◆ **What the exercise asks**
With the exception of the pictures, write out the data below precisely.

◆ **Data**
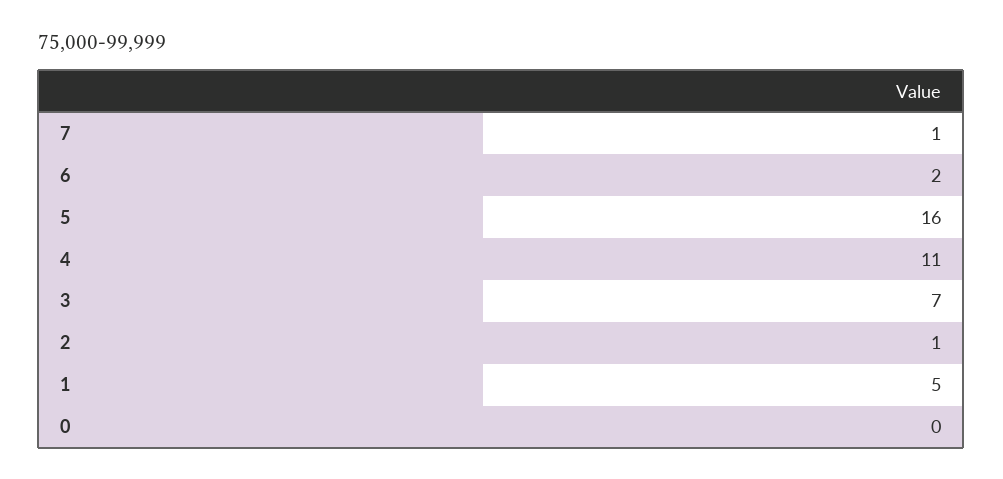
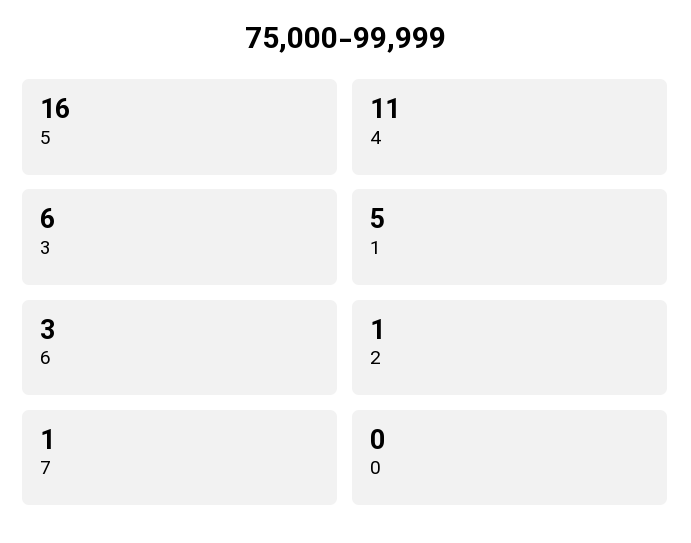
6: 2 -> 3
3: 7 -> 6

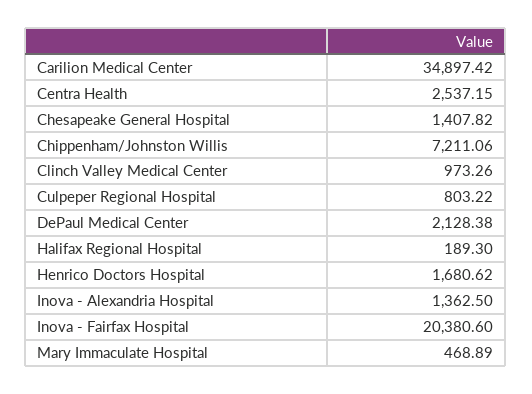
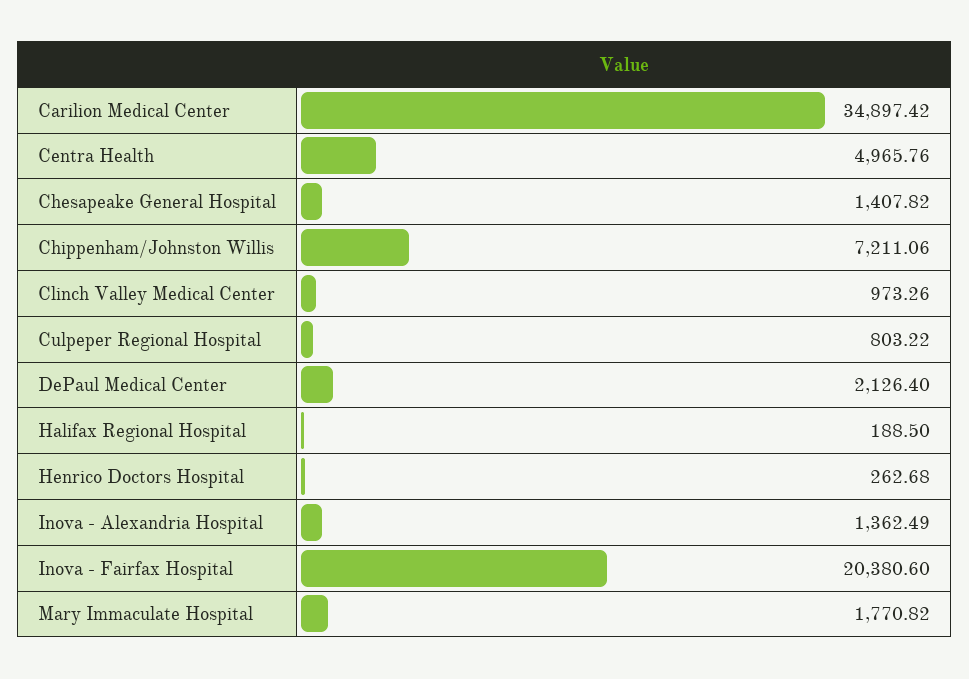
Centra Health: 2537.15 -> 4965.76
DePaul Medical Center: 2128.38 -> 2126.4
Halifax Regional Hospital: 189.3 -> 188.5
Henrico Doctors Hospital: 1680.62 -> 262.68
Inova - Alexandria Hospital: 1362.5 -> 1362.49
Mary Immaculate Hospital: 468.89 -> 1770.82

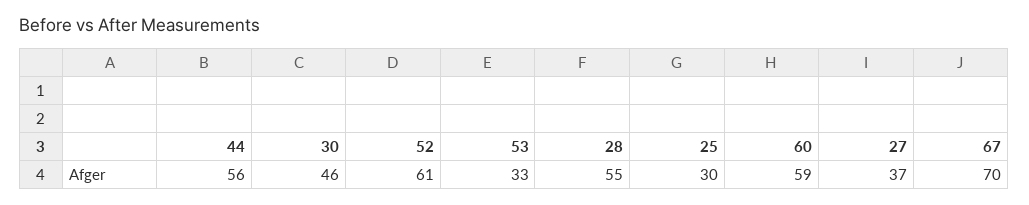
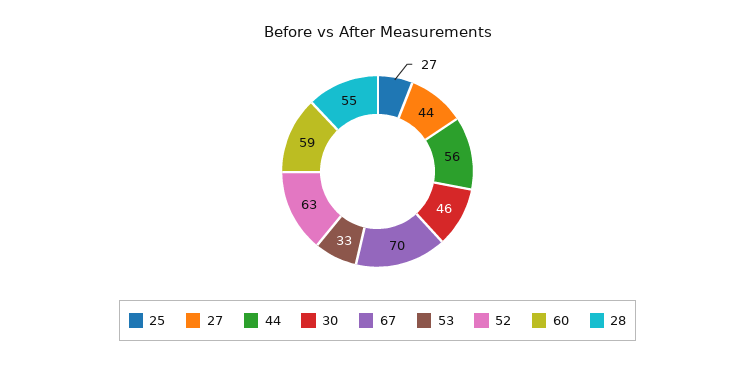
52: 61 -> 63
25: 30 -> 27
27: 37 -> 44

◆ **Finished task**
6: 2 -> 3
3: 7 -> 6

Centra Health: 2537.15 -> 4965.76
DePaul Medical Center: 2128.38 -> 2126.4
Halifax Regional Hospital: 189.3 -> 188.5
Henrico Doctors Hospital: 1680.62 -> 262.68
Inova - Alexandria Hospital: 1362.5 -> 1362.49
Mary Immaculate Hospital: 468.89 -> 1770.82

52: 61 -> 63
25: 30 -> 27
27: 37 -> 44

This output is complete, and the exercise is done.